Top of Supplied entries

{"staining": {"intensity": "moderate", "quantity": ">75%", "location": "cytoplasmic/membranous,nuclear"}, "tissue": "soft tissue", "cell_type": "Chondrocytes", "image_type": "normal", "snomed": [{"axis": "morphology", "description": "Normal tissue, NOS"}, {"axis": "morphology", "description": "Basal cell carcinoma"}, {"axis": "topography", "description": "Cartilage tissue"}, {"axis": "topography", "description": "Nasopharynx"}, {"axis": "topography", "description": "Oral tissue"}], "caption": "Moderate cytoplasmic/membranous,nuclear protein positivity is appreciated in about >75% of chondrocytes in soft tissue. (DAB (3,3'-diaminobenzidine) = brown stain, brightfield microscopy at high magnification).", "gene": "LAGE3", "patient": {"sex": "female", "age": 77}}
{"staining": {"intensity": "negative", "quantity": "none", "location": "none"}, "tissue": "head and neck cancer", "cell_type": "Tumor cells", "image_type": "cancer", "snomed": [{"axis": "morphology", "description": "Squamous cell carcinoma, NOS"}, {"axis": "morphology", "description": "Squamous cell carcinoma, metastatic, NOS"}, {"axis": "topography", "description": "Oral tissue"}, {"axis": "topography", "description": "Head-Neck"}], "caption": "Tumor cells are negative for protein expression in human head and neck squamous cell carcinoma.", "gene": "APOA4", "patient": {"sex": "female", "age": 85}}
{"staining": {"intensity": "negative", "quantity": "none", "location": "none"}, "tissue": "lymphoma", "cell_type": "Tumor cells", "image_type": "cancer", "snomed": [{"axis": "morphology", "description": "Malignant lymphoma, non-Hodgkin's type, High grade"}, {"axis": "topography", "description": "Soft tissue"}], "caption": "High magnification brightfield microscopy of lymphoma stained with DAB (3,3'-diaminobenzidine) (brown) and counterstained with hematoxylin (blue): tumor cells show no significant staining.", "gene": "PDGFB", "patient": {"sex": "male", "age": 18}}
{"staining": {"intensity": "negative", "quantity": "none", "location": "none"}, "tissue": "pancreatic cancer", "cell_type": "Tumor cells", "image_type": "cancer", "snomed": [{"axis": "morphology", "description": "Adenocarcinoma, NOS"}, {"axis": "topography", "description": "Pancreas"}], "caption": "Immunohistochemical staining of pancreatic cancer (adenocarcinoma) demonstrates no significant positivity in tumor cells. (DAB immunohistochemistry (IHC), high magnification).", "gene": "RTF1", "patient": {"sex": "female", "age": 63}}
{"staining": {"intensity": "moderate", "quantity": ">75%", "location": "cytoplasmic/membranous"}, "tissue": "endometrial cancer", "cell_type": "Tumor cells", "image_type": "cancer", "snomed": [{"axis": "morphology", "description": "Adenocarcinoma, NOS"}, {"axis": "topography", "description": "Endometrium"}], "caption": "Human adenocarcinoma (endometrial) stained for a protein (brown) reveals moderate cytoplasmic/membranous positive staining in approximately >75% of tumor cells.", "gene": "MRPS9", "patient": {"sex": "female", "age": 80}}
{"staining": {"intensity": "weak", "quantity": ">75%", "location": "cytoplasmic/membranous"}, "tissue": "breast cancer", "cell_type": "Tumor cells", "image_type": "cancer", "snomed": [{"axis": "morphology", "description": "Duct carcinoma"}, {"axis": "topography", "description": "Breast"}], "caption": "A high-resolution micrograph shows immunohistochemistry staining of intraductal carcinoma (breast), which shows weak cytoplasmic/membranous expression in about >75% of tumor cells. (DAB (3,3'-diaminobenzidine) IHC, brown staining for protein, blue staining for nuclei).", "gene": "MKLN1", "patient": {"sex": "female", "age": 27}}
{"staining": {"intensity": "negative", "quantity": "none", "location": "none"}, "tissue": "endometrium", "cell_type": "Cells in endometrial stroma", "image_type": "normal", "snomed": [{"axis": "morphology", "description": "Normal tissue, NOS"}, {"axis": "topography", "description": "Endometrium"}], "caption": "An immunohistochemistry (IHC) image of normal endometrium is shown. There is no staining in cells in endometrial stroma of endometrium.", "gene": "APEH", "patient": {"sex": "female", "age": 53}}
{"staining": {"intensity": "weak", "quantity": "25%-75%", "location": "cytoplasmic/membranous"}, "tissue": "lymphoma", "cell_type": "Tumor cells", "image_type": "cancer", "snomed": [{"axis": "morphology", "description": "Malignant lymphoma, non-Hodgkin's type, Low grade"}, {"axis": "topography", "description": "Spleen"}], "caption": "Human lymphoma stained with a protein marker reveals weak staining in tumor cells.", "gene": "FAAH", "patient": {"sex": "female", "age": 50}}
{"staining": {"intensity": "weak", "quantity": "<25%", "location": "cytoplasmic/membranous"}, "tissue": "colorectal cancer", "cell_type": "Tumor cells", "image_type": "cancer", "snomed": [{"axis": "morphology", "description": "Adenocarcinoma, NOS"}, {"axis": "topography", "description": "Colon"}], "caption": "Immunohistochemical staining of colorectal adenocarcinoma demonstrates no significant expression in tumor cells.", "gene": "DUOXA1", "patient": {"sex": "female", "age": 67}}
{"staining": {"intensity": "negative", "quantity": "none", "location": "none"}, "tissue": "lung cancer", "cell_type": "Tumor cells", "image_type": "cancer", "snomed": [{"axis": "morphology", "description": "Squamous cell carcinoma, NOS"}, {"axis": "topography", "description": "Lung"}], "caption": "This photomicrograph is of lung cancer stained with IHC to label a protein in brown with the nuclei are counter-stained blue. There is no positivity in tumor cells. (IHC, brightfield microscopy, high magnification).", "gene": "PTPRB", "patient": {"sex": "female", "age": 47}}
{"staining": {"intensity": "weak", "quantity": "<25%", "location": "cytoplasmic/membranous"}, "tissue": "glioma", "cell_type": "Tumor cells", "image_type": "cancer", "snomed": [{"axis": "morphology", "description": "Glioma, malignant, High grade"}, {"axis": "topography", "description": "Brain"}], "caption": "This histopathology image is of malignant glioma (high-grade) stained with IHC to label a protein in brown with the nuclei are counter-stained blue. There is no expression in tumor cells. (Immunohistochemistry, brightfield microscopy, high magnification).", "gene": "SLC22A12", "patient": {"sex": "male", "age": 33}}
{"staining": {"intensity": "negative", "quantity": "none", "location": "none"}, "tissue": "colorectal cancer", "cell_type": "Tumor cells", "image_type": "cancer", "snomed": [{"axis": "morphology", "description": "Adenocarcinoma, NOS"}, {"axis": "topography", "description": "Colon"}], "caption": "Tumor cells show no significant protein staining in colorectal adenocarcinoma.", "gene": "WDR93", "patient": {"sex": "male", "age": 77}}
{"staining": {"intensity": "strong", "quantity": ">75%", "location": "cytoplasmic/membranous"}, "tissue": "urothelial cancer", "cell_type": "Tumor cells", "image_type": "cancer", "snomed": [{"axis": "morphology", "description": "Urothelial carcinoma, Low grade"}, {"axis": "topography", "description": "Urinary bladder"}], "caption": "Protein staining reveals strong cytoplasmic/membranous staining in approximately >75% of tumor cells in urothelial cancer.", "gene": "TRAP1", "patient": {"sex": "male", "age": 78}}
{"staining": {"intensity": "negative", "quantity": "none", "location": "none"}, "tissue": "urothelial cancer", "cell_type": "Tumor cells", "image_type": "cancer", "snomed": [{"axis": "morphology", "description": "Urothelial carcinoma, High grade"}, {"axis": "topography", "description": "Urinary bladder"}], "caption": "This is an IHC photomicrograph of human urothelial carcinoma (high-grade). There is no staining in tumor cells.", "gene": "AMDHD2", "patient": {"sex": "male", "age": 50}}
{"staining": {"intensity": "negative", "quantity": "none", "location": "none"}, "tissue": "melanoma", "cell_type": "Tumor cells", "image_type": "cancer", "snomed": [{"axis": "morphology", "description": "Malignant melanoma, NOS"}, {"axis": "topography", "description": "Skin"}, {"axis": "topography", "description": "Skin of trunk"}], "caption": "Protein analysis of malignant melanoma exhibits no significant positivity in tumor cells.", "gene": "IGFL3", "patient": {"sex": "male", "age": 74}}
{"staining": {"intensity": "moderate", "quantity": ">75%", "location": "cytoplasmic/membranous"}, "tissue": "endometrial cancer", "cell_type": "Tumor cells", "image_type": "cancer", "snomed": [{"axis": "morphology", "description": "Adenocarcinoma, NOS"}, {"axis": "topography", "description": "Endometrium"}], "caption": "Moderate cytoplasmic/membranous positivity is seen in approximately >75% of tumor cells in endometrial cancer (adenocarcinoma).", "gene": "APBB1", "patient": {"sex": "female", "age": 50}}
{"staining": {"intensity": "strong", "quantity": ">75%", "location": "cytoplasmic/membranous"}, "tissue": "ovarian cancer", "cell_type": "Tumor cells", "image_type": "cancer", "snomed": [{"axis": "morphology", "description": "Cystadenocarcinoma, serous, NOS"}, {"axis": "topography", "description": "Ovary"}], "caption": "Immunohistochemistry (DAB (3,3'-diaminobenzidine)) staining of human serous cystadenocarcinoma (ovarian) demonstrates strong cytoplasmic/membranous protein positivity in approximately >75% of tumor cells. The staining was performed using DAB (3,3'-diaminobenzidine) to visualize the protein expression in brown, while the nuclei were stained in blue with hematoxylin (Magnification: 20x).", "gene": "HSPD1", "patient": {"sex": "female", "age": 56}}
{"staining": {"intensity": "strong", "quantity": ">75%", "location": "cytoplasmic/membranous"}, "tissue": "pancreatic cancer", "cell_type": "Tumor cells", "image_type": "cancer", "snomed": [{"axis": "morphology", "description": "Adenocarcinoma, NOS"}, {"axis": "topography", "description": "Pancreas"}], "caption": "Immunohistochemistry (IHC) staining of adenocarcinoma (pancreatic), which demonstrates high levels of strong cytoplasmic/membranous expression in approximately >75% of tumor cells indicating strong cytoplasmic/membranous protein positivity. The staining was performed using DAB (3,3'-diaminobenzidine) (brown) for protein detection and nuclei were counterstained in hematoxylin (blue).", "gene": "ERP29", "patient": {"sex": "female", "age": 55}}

Bottom of Supplied entries

*Your objective*: The required output is the stretch of entries above from the line containing "adenocarcinoma (endometrial) stained" through the line containing "high-resolution micrograph shows", reproduced exactly.

*Solution to the exercise*:
{"staining": {"intensity": "moderate", "quantity": ">75%", "location": "cytoplasmic/membranous"}, "tissue": "endometrial cancer", "cell_type": "Tumor cells", "image_type": "cancer", "snomed": [{"axis": "morphology", "description": "Adenocarcinoma, NOS"}, {"axis": "topography", "description": "Endometrium"}], "caption": "Human adenocarcinoma (endometrial) stained for a protein (brown) reveals moderate cytoplasmic/membranous positive staining in approximately >75% of tumor cells.", "gene": "MRPS9", "patient": {"sex": "female", "age": 80}}
{"staining": {"intensity": "weak", "quantity": ">75%", "location": "cytoplasmic/membranous"}, "tissue": "breast cancer", "cell_type": "Tumor cells", "image_type": "cancer", "snomed": [{"axis": "morphology", "description": "Duct carcinoma"}, {"axis": "topography", "description": "Breast"}], "caption": "A high-resolution micrograph shows immunohistochemistry staining of intraductal carcinoma (breast), which shows weak cytoplasmic/membranous expression in about >75% of tumor cells. (DAB (3,3'-diaminobenzidine) IHC, brown staining for protein, blue staining for nuclei).", "gene": "MKLN1", "patient": {"sex": "female", "age": 27}}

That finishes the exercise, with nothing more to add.